A leak of 40 tons of poisonous gas from a Union Carbide pesticide plant on Dec. 3, 1984, killed at least 10,000 people in Bhopal and affected more than 555,000 others, although the exact number of victims has never been clear. Many died over the years due to gas-related illnesses, like lung cancer, kidney failure and liver disease.
PHOTO: AP
While millions of dollars in compensation has been set aside, much of the money has been tied up by bureaucratic and legal issues and many people have received little or nothing.
``For the last 20 years I've been visiting the hospital and government offices, begging for compensation to take care of my two children,'' said Leelaben Aherwar, whose baby girl survived the gas leak but immediately afterward began showing signs of mental and physical retardation.
Her son, born a few years later, suffers from similar problems.
``The answer is always the same: 'The court will make a decision.' I don't know what court is this that cannot see our suffering,'' she said yesterday.
So far, she has received about 16,000 rupees (US$360).
US chemical company Union Carbide Corp., which was bought by Michigan-based Dow Chemical Co. in 2001, paid US$470 million in compensation under a settlement with India's government in 1989. But only part of that amount has reached the victims.
Rashida Bee, a disaster survivor who heads a women victims' group, said the protesters would conclude yesterday's rally with a mass pledge to keep up the fight until victims' demands for compensation, medical care and rehabilitation are met.
`They are treating us, the victims, like the culprits responsible for causing the disaster,'' Bee said.
The protesters also called on Dow Chemical to clean up the plant site, where rusted pipes and pesticide storage tanks have collapsed or ruptured in the years since the plant was abandoned after the disaster.
``Lethal chemicals are still lying around at the plant, some in the open.
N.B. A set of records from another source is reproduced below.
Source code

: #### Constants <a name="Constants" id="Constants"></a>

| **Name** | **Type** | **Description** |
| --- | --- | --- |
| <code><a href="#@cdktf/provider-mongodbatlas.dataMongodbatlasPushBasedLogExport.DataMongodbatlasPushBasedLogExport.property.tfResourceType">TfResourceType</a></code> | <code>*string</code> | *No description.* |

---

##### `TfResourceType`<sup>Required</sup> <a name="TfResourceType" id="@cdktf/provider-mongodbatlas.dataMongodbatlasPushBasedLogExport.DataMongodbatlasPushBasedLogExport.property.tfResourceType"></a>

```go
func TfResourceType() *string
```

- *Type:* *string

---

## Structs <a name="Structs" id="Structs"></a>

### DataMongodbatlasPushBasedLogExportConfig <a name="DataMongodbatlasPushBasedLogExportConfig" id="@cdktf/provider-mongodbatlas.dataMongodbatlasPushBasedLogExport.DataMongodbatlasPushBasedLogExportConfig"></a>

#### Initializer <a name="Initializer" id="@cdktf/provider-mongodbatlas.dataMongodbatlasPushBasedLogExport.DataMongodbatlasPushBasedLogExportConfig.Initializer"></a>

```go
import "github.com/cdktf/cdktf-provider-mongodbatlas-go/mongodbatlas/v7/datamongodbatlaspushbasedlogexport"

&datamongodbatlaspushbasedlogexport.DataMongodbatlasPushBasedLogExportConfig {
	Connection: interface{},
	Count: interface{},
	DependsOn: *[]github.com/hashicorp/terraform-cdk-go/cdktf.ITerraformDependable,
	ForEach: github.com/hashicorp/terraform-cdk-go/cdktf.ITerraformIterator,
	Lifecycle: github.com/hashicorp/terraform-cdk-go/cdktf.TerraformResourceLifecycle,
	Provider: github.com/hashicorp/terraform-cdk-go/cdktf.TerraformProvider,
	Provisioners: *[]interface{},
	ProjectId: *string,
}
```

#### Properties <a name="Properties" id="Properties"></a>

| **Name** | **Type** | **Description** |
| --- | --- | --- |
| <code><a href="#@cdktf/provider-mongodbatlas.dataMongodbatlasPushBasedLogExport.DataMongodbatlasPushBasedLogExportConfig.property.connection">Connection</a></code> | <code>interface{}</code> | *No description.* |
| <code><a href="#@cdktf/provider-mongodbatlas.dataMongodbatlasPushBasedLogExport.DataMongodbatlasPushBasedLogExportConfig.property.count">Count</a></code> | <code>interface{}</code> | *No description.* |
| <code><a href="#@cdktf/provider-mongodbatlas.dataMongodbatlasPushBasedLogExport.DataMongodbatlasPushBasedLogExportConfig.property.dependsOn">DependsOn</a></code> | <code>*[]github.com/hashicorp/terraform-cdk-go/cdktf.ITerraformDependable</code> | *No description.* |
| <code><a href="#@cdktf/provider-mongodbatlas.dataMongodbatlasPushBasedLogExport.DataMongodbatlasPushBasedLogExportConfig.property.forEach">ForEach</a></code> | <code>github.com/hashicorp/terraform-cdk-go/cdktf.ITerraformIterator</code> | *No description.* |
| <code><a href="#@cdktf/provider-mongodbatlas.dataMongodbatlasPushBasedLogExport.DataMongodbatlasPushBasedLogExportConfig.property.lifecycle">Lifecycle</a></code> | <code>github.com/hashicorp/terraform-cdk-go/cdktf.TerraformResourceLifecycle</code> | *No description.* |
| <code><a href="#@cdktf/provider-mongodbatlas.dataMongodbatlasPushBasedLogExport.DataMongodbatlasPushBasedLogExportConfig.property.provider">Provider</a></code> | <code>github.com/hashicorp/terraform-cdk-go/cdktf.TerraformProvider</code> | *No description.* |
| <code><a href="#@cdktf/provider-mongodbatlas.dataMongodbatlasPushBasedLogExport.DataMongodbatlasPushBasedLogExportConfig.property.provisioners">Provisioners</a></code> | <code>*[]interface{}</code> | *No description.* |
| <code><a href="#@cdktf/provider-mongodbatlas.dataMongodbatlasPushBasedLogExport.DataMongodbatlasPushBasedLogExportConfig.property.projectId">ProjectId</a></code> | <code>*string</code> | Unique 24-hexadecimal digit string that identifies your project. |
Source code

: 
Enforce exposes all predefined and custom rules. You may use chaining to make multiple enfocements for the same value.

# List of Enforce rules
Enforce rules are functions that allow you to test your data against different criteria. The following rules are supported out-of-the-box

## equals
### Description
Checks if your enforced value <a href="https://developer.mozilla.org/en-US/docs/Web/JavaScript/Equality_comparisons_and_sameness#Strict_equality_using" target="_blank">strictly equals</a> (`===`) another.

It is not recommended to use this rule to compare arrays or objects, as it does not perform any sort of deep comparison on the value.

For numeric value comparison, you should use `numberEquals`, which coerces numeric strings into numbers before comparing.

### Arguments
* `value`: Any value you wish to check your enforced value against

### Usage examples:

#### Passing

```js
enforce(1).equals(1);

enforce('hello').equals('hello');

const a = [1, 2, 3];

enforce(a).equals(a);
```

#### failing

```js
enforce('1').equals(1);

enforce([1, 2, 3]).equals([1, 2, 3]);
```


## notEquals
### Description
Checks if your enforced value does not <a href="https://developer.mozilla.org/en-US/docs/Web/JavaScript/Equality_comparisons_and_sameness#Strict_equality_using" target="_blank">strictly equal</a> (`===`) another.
Every time it rains these poisonous chemicals are leaked into the soil, affecting groundwater resources of the area,'' Bee said.
Union Carbide insists the tragedy was due to sabotage by a disgruntled employee and not shoddy safety standards or faulty plant design, as claimed by many activists.
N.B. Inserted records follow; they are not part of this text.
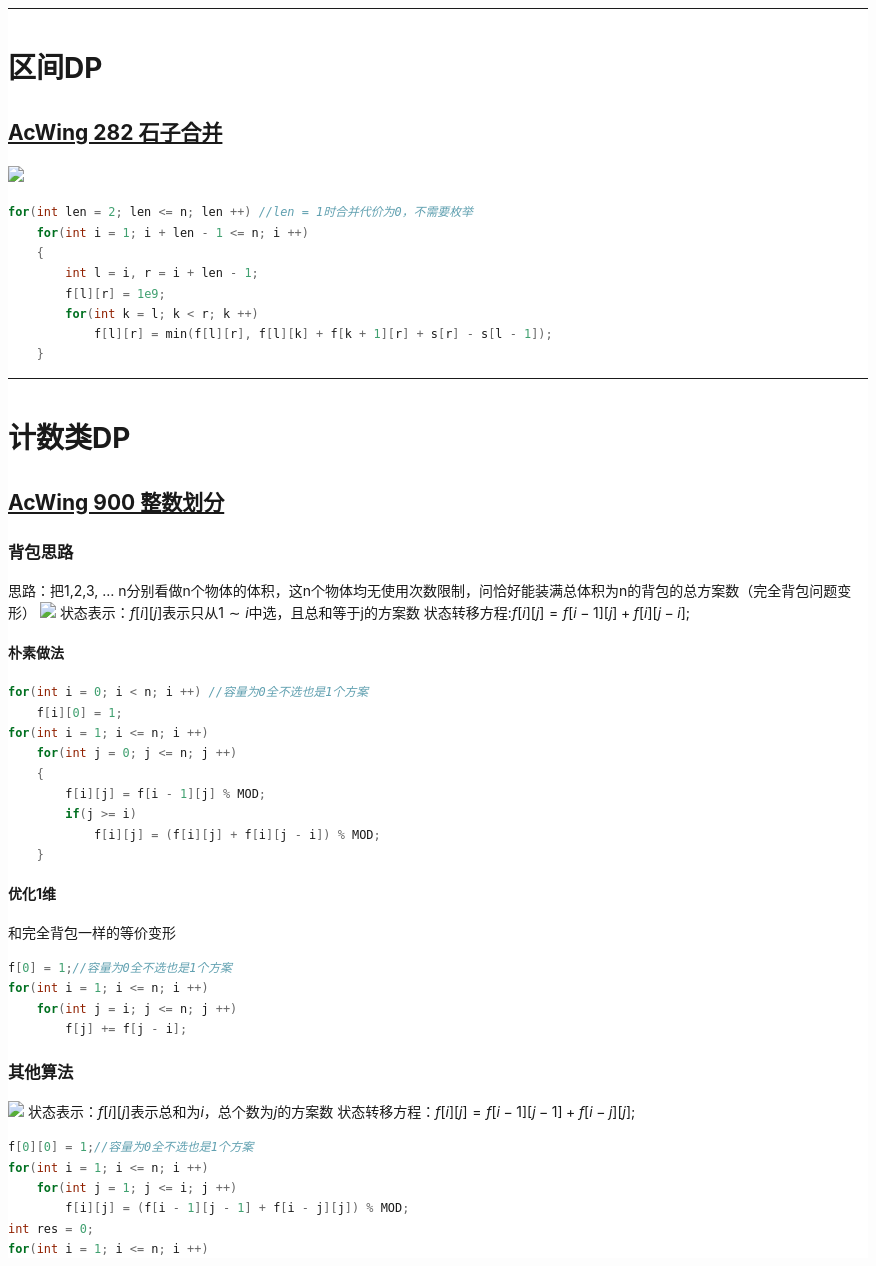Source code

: ****
# 区间DP
## [AcWing 282 石子合并](https://www.acwing.com/problem/content/284/)
![](https://raw.githubusercontent.com/Swiftie13st/Figurebed/main/img/202112271658368.png)
```c++
for(int len = 2; len <= n; len ++) //len = 1时合并代价为0，不需要枚举
    for(int i = 1; i + len - 1 <= n; i ++)
    {
        int l = i, r = i + len - 1;
        f[l][r] = 1e9;
        for(int k = l; k < r; k ++)
            f[l][r] = min(f[l][r], f[l][k] + f[k + 1][r] + s[r] - s[l - 1]);
    }
```
****
# 计数类DP
## [AcWing 900 整数划分](https://www.acwing.com/problem/content/902/)
### 背包思路
思路：把1,2,3, … n分别看做n个物体的体积，这n个物体均无使用次数限制，问恰好能装满总体积为n的背包的总方案数（完全背包问题变形）
![](https://raw.githubusercontent.com/Swiftie13st/Figurebed/main/img/202112281700701.png)
状态表示：$f[i][j]$表示只从$1\sim i$中选，且总和等于j的方案数
状态转移方程:$f[i][j] = f[i - 1][j] + f[i][j - i]$;
#### 朴素做法
```c++
for(int i = 0; i < n; i ++) //容量为0全不选也是1个方案
    f[i][0] = 1;
for(int i = 1; i <= n; i ++)
    for(int j = 0; j <= n; j ++)
    {
        f[i][j] = f[i - 1][j] % MOD;
        if(j >= i)
            f[i][j] = (f[i][j] + f[i][j - i]) % MOD;
    }
```
#### 优化1维
和完全背包一样的等价变形
```c++
f[0] = 1;//容量为0全不选也是1个方案
for(int i = 1; i <= n; i ++)
    for(int j = i; j <= n; j ++)
        f[j] += f[j - i];
```
### 其他算法
![](https://raw.githubusercontent.com/Swiftie13st/Figurebed/main/img/202112281724840.png)
状态表示：$f[i][j]$表示总和为$i$，总个数为$j$的方案数
状态转移方程：$f[i][j] = f[i - 1][j - 1] + f[i - j][j]$;
```c++
f[0][0] = 1;//容量为0全不选也是1个方案
for(int i = 1; i <= n; i ++) 
    for(int j = 1; j <= i; j ++)
        f[i][j] = (f[i - 1][j - 1] + f[i - j][j]) % MOD;
int res = 0;
for(int i = 1; i <= n; i ++)
```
Union Carbide, in a statement sent to reporters, said it spent more than US$2 million to clean up the plant from 1985 to 1994, when it sold its stake in Union Carbide India Ltd. and the local company was renamed as Eveready Industries.
The company also says state studies indicated in 1998 that the groundwater around the plant was free of toxins and that any water contamination was due to improper drainage and other pollution, not Union Carbide chemicals.
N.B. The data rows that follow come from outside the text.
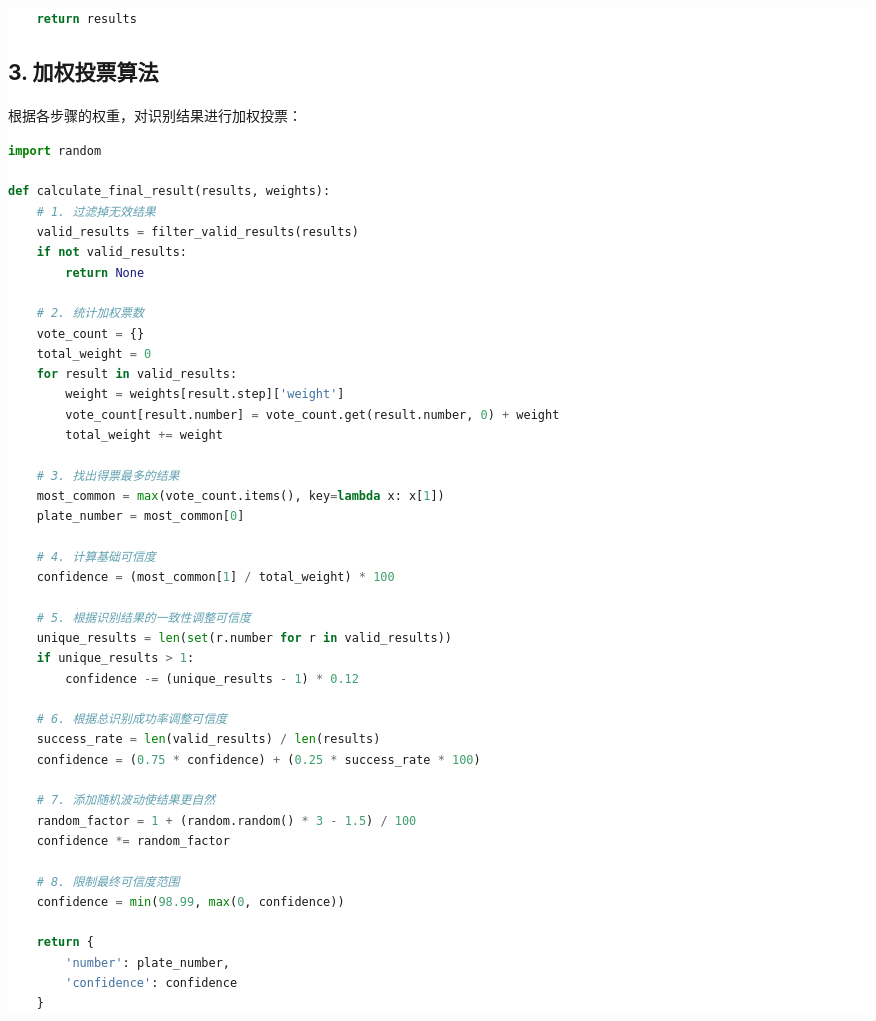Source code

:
 ```python
    return results

```

## 3. 加权投票算法
根据各步骤的权重，对识别结果进行加权投票：
```python
import random

def calculate_final_result(results, weights):
    # 1. 过滤掉无效结果
    valid_results = filter_valid_results(results)
    if not valid_results:
        return None
    
    # 2. 统计加权票数
    vote_count = {}
    total_weight = 0
    for result in valid_results:
        weight = weights[result.step]['weight']
        vote_count[result.number] = vote_count.get(result.number, 0) + weight
        total_weight += weight
    
    # 3. 找出得票最多的结果
    most_common = max(vote_count.items(), key=lambda x: x[1])
    plate_number = most_common[0]
    
    # 4. 计算基础可信度
    confidence = (most_common[1] / total_weight) * 100
    
    # 5. 根据识别结果的一致性调整可信度
    unique_results = len(set(r.number for r in valid_results))
    if unique_results > 1:
        confidence -= (unique_results - 1) * 0.12
    
    # 6. 根据总识别成功率调整可信度
    success_rate = len(valid_results) / len(results)
    confidence = (0.75 * confidence) + (0.25 * success_rate * 100)
    
    # 7. 添加随机波动使结果更自然
    random_factor = 1 + (random.random() * 3 - 1.5) / 100
    confidence *= random_factor
    
    # 8. 限制最终可信度范围
    confidence = min(98.99, max(0, confidence))
    
    return {
        'number': plate_number,
        'confidence': confidence
    }

```
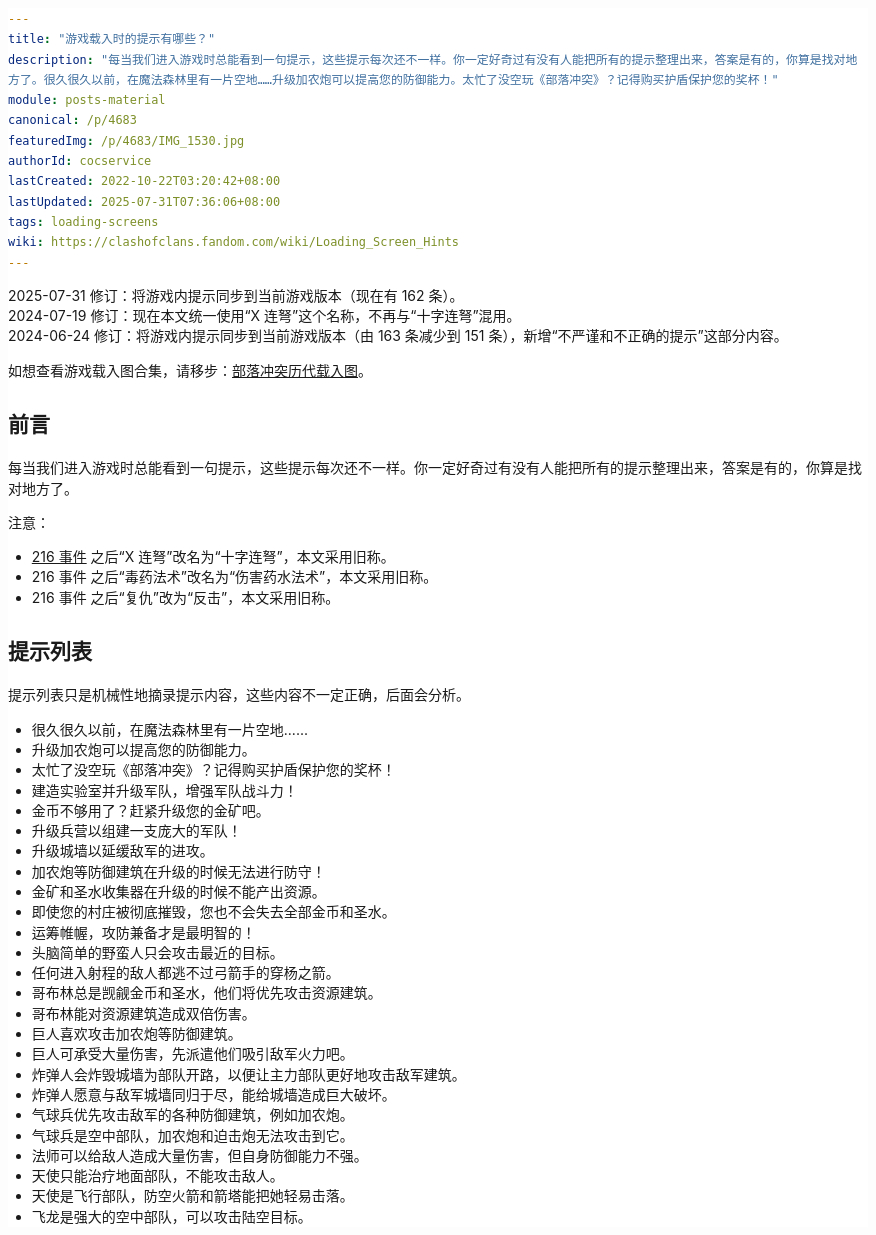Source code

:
 ```yaml
---
title: "游戏载入时的提示有哪些？"
description: "每当我们进入游戏时总能看到一句提示，这些提示每次还不一样。你一定好奇过有没有人能把所有的提示整理出来，答案是有的，你算是找对地方了。很久很久以前，在魔法森林里有一片空地……升级加农炮可以提高您的防御能力。太忙了没空玩《部落冲突》？记得购买护盾保护您的奖杯！"
module: posts-material
canonical: /p/4683
featuredImg: /p/4683/IMG_1530.jpg
authorId: cocservice
lastCreated: 2022-10-22T03:20:42+08:00
lastUpdated: 2025-07-31T07:36:06+08:00
tags: loading-screens
wiki: https://clashofclans.fandom.com/wiki/Loading_Screen_Hints
---
```


<PostHistory>
2025-07-31 修订：将游戏内提示同步到当前游戏版本（现在有 162 条）。<br>
2024-07-19 修订：现在本文统一使用“X 连弩”这个名称，不再与“十字连弩”混用。<br>
2024-06-24 修订：将游戏内提示同步到当前游戏版本（由 163 条减少到 151 条），新增“不严谨和不正确的提示”这部分内容。
</PostHistory>

如想查看游戏载入图合集，请移步：[部落冲突历代载入图](/p/1268)。

## 前言

每当我们进入游戏时总能看到一句提示，这些提示每次还不一样。你一定好奇过有没有人能把所有的提示整理出来，答案是有的，你算是找对地方了。

<Pic src="/p/4683/IMG_1530.jpg" width="832" height="422" alt="" maxWidth="554px" :lazyLoading="false" />

注意：

- [216 事件](/p/2754) 之后“X 连弩”改名为“十字连弩”，本文采用旧称。
- 216 事件 之后“毒药法术”改名为“伤害药水法术”，本文采用旧称。
- 216 事件 之后“复仇”改为“反击”，本文采用旧称。

## 提示列表

提示列表只是机械性地摘录提示内容，这些内容不一定正确，后面会分析。

- 很久很久以前，在魔法森林里有一片空地......
- 升级加农炮可以提高您的防御能力。
- 太忙了没空玩《部落冲突》？记得购买护盾保护您的奖杯！
- 建造实验室并升级军队，增强军队战斗力！
- 金币不够用了？赶紧升级您的金矿吧。
- 升级兵营以组建一支庞大的军队！
- 升级城墙以延缓敌军的进攻。
- 加农炮等防御建筑在升级的时候无法进行防守！
- 金矿和圣水收集器在升级的时候不能产出资源。
- 即使您的村庄被彻底摧毁，您也不会失去全部金币和圣水。
- 运筹帷幄，攻防兼备才是最明智的！
- 头脑简单的野蛮人只会攻击最近的目标。
- 任何进入射程的敌人都逃不过弓箭手的穿杨之箭。
- 哥布林总是觊觎金币和圣水，他们将优先攻击资源建筑。
- 哥布林能对资源建筑造成双倍伤害。
- 巨人喜欢攻击加农炮等防御建筑。
- 巨人可承受大量伤害，先派遣他们吸引敌军火力吧。
- 炸弹人会炸毁城墙为部队开路，以便让主力部队更好地攻击敌军建筑。
- 炸弹人愿意与敌军城墙同归于尽，能给城墙造成巨大破坏。
- 气球兵优先攻击敌军的各种防御建筑，例如加农炮。
- 气球兵是空中部队，加农炮和迫击炮无法攻击到它。
- 法师可以给敌人造成大量伤害，但自身防御能力不强。
- 天使只能治疗地面部队，不能攻击敌人。
- 天使是飞行部队，防空火箭和箭塔能把她轻易击落。
- 飞龙是强大的空中部队，可以攻击陆空目标。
The state government took over legal responsibility of the site in 1998, but it has done little to remove the debris and sacks of chemicals. Greenpeace estimates it would cost at least US$30 million to clean up the plant and the groundwater and soil that it claims are laced with carcinogens.
Dow maintains the legal case was resolved in 1989, when Union Carbide settled with the Indian government.
Union Carbide claims that 3,800 people were killed, while Indian officials say up to 15,000 may have died.
Indian officials estimate that nearly 600,000 more have become ill or had babies born with congenital defects over the last 20 years.